### [What is required]
Express the lines from the one containing "Other Family Stories" through the end of the rows as a Markdown table with the columns Number and Line, skipping any blank lines.

(Data extracted from a collection)
>>>

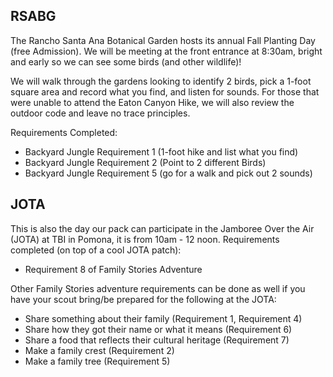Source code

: ## RSABG
The Rancho Santa Ana Botanical Garden hosts its annual Fall Planting Day (free Admission).  We will be meeting at the front entrance at 8:30am, bright and early so we can see some birds (and other wildlife)!

We will walk through the gardens looking to identify 2 birds, pick a 1-foot square area and record what you find, and listen for sounds.  For those that were unable to attend the Eaton Canyon Hike, we will also review the outdoor code and leave no trace principles.  

Requirements Completed:
<ul>
<li>Backyard Jungle Requirement 1 (1-foot hike and list what you find)</li>
<li>Backyard Jungle Requirement 2 (Point to 2 different Birds)</li>
<li>Backyard Jungle Requirement 5 (go for a walk and pick out 2 sounds)</li>
</ul>

## JOTA
This is also the day our pack can participate in the Jamboree Over the Air (JOTA) at TBI in Pomona, it is from 10am - 12 noon.
Requirements completed (on top of a cool JOTA patch):
* Requirement 8 of Family Stories Adventure

Other Family Stories adventure requirements can be done as well if you have your scout bring/be prepared for the following at the JOTA:
* Share something about their family (Requirement 1, Requirement 4)
* Share how they got their name or what it means (Requirement 6)
* Share a food that reflects their cultural heritage (Requirement 7)
* Make a family crest (Requirement 2)
* Make a family tree (Requirement 5)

<<<

### [Exercise answer]
| Number | Line |
|---|---|
| 1 | Other Family Stories adventure requirements can be done as well if you have your scout bring/be prepared for the following at the JOTA: |
| 2 | * Share something about their family (Requirement 1, Requirement 4) |
| 3 | * Share how they got their name or what it means (Requirement 6) |
| 4 | * Share a food that reflects their cultural heritage (Requirement 7) |
| 5 | * Make a family crest (Requirement 2) |
| 6 | * Make a family tree (Requirement 5) |